▼
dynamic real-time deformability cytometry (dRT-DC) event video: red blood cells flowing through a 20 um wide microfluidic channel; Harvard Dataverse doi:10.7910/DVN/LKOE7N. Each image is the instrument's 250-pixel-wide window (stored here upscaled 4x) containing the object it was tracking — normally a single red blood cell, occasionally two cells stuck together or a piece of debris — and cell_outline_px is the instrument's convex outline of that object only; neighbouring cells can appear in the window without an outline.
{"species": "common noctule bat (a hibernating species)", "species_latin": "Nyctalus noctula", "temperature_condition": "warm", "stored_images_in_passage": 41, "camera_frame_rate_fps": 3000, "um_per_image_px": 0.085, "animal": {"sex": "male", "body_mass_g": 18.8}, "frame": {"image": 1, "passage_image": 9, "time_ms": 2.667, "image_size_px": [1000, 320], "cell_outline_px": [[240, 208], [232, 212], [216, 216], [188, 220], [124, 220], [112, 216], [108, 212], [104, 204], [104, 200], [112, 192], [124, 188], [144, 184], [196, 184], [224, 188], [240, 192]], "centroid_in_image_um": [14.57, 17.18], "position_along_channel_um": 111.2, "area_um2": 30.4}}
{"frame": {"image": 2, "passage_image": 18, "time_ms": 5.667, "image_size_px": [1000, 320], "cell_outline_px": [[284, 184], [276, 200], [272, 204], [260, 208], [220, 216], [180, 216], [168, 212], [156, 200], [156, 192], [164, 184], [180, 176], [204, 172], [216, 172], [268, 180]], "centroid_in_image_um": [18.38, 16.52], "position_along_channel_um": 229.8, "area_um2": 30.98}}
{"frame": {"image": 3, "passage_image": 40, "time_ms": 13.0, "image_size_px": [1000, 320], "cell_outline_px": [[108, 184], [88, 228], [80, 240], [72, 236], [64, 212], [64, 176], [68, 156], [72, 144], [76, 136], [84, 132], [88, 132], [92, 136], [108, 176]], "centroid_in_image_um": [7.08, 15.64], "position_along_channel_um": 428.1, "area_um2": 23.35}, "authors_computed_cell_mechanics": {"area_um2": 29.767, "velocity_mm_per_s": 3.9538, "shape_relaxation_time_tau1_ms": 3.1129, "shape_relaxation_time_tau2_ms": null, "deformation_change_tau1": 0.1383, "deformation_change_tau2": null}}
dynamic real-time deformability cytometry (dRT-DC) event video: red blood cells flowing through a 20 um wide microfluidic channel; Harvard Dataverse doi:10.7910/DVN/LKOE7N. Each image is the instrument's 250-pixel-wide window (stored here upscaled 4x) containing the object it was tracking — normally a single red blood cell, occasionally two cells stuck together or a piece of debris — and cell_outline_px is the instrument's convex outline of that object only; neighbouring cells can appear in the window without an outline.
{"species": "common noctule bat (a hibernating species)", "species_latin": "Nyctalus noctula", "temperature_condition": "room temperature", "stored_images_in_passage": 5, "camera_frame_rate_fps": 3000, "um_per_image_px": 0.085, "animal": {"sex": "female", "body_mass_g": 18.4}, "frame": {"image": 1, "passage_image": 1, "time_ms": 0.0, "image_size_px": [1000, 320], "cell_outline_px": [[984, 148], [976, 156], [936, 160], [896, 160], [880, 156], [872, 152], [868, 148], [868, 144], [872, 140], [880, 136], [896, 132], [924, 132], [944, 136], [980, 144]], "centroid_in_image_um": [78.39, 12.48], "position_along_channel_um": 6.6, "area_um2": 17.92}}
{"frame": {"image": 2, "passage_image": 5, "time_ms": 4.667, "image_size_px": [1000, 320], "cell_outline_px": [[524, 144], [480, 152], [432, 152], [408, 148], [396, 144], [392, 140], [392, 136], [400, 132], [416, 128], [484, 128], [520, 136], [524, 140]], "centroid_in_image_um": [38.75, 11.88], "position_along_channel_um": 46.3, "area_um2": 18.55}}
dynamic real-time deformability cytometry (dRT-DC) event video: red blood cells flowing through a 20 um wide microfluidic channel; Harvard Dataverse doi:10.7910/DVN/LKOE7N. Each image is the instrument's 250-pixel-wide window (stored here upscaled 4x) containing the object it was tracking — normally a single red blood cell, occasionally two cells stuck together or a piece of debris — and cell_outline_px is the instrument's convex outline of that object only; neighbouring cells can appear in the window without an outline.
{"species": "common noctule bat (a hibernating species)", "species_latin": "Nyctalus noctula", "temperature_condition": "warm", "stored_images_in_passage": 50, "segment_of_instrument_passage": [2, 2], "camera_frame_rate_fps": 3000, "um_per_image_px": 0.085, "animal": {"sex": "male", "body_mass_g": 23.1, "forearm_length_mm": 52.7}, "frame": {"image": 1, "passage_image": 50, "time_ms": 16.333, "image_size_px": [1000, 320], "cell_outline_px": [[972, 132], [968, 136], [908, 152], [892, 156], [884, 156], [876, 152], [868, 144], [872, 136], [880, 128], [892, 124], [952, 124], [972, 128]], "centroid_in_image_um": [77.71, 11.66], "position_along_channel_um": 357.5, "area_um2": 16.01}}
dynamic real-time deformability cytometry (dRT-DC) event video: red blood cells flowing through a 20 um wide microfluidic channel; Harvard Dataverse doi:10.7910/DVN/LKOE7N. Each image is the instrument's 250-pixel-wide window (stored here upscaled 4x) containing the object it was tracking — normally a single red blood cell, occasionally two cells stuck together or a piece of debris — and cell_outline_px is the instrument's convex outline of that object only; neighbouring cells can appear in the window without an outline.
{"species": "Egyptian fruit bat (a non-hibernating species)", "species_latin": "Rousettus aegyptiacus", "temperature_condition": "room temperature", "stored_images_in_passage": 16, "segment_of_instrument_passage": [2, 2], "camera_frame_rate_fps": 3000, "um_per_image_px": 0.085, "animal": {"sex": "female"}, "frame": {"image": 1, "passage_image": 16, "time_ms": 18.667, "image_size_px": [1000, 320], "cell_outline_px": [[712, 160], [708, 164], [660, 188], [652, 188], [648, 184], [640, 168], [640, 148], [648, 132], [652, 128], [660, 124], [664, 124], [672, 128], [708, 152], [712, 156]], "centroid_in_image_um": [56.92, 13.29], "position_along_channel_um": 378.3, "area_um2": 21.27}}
▲
» **What to produce**: Copy all the entries verbatim.

» **Answer to this exercise**:
dynamic real-time deformability cytometry (dRT-DC) event video: red blood cells flowing through a 20 um wide microfluidic channel; Harvard Dataverse doi:10.7910/DVN/LKOE7N. Each image is the instrument's 250-pixel-wide window (stored here upscaled 4x) containing the object it was tracking — normally a single red blood cell, occasionally two cells stuck together or a piece of debris — and cell_outline_px is the instrument's convex outline of that object only; neighbouring cells can appear in the window without an outline.
{"species": "common noctule bat (a hibernating species)", "species_latin": "Nyctalus noctula", "temperature_condition": "warm", "stored_images_in_passage": 41, "camera_frame_rate_fps": 3000, "um_per_image_px": 0.085, "animal": {"sex": "male", "body_mass_g": 18.8}, "frame": {"image": 1, "passage_image": 9, "time_ms": 2.667, "image_size_px": [1000, 320], "cell_outline_px": [[240, 208], [232, 212], [216, 216], [188, 220], [124, 220], [112, 216], [108, 212], [104, 204], [104, 200], [112, 192], [124, 188], [144, 184], [196, 184], [224, 188], [240, 192]], "centroid_in_image_um": [14.57, 17.18], "position_along_channel_um": 111.2, "area_um2": 30.4}}
{"frame": {"image": 2, "passage_image": 18, "time_ms": 5.667, "image_size_px": [1000, 320], "cell_outline_px": [[284, 184], [276, 200], [272, 204], [260, 208], [220, 216], [180, 216], [168, 212], [156, 200], [156, 192], [164, 184], [180, 176], [204, 172], [216, 172], [268, 180]], "centroid_in_image_um": [18.38, 16.52], "position_along_channel_um": 229.8, "area_um2": 30.98}}
{"frame": {"image": 3, "passage_image": 40, "time_ms": 13.0, "image_size_px": [1000, 320], "cell_outline_px": [[108, 184], [88, 228], [80, 240], [72, 236], [64, 212], [64, 176], [68, 156], [72, 144], [76, 136], [84, 132], [88, 132], [92, 136], [108, 176]], "centroid_in_image_um": [7.08, 15.64], "position_along_channel_um": 428.1, "area_um2": 23.35}, "authors_computed_cell_mechanics": {"area_um2": 29.767, "velocity_mm_per_s": 3.9538, "shape_relaxation_time_tau1_ms": 3.1129, "shape_relaxation_time_tau2_ms": null, "deformation_change_tau1": 0.1383, "deformation_change_tau2": null}}
dynamic real-time deformability cytometry (dRT-DC) event video: red blood cells flowing through a 20 um wide microfluidic channel; Harvard Dataverse doi:10.7910/DVN/LKOE7N. Each image is the instrument's 250-pixel-wide window (stored here upscaled 4x) containing the object it was tracking — normally a single red blood cell, occasionally two cells stuck together or a piece of debris — and cell_outline_px is the instrument's convex outline of that object only; neighbouring cells can appear in the window without an outline.
{"species": "common noctule bat (a hibernating species)", "species_latin": "Nyctalus noctula", "temperature_condition": "room temperature", "stored_images_in_passage": 5, "camera_frame_rate_fps": 3000, "um_per_image_px": 0.085, "animal": {"sex": "female", "body_mass_g": 18.4}, "frame": {"image": 1, "passage_image": 1, "time_ms": 0.0, "image_size_px": [1000, 320], "cell_outline_px": [[984, 148], [976, 156], [936, 160], [896, 160], [880, 156], [872, 152], [868, 148], [868, 144], [872, 140], [880, 136], [896, 132], [924, 132], [944, 136], [980, 144]], "centroid_in_image_um": [78.39, 12.48], "position_along_channel_um": 6.6, "area_um2": 17.92}}
{"frame": {"image": 2, "passage_image": 5, "time_ms": 4.667, "image_size_px": [1000, 320], "cell_outline_px": [[524, 144], [480, 152], [432, 152], [408, 148], [396, 144], [392, 140], [392, 136], [400, 132], [416, 128], [484, 128], [520, 136], [524, 140]], "centroid_in_image_um": [38.75, 11.88], "position_along_channel_um": 46.3, "area_um2": 18.55}}
dynamic real-time deformability cytometry (dRT-DC) event video: red blood cells flowing through a 20 um wide microfluidic channel; Harvard Dataverse doi:10.7910/DVN/LKOE7N. Each image is the instrument's 250-pixel-wide window (stored here upscaled 4x) containing the object it was tracking — normally a single red blood cell, occasionally two cells stuck together or a piece of debris — and cell_outline_px is the instrument's convex outline of that object only; neighbouring cells can appear in the window without an outline.
{"species": "common noctule bat (a hibernating species)", "species_latin": "Nyctalus noctula", "temperature_condition": "warm", "stored_images_in_passage": 50, "segment_of_instrument_passage": [2, 2], "camera_frame_rate_fps": 3000, "um_per_image_px": 0.085, "animal": {"sex": "male", "body_mass_g": 23.1, "forearm_length_mm": 52.7}, "frame": {"image": 1, "passage_image": 50, "time_ms": 16.333, "image_size_px": [1000, 320], "cell_outline_px": [[972, 132], [968, 136], [908, 152], [892, 156], [884, 156], [876, 152], [868, 144], [872, 136], [880, 128], [892, 124], [952, 124], [972, 128]], "centroid_in_image_um": [77.71, 11.66], "position_along_channel_um": 357.5, "area_um2": 16.01}}
dynamic real-time deformability cytometry (dRT-DC) event video: red blood cells flowing through a 20 um wide microfluidic channel; Harvard Dataverse doi:10.7910/DVN/LKOE7N. Each image is the instrument's 250-pixel-wide window (stored here upscaled 4x) containing the object it was tracking — normally a single red blood cell, occasionally two cells stuck together or a piece of debris — and cell_outline_px is the instrument's convex outline of that object only; neighbouring cells can appear in the window without an outline.
{"species": "Egyptian fruit bat (a non-hibernating species)", "species_latin": "Rousettus aegyptiacus", "temperature_condition": "room temperature", "stored_images_in_passage": 16, "segment_of_instrument_passage": [2, 2], "camera_frame_rate_fps": 3000, "um_per_image_px": 0.085, "animal": {"sex": "female"}, "frame": {"image": 1, "passage_image": 16, "time_ms": 18.667, "image_size_px": [1000, 320], "cell_outline_px": [[712, 160], [708, 164], [660, 188], [652, 188], [648, 184], [640, 168], [640, 148], [648, 132], [652, 128], [660, 124], [664, 124], [672, 128], [708, 152], [712, 156]], "centroid_in_image_um": [56.92, 13.29], "position_along_channel_um": 378.3, "area_um2": 21.27}}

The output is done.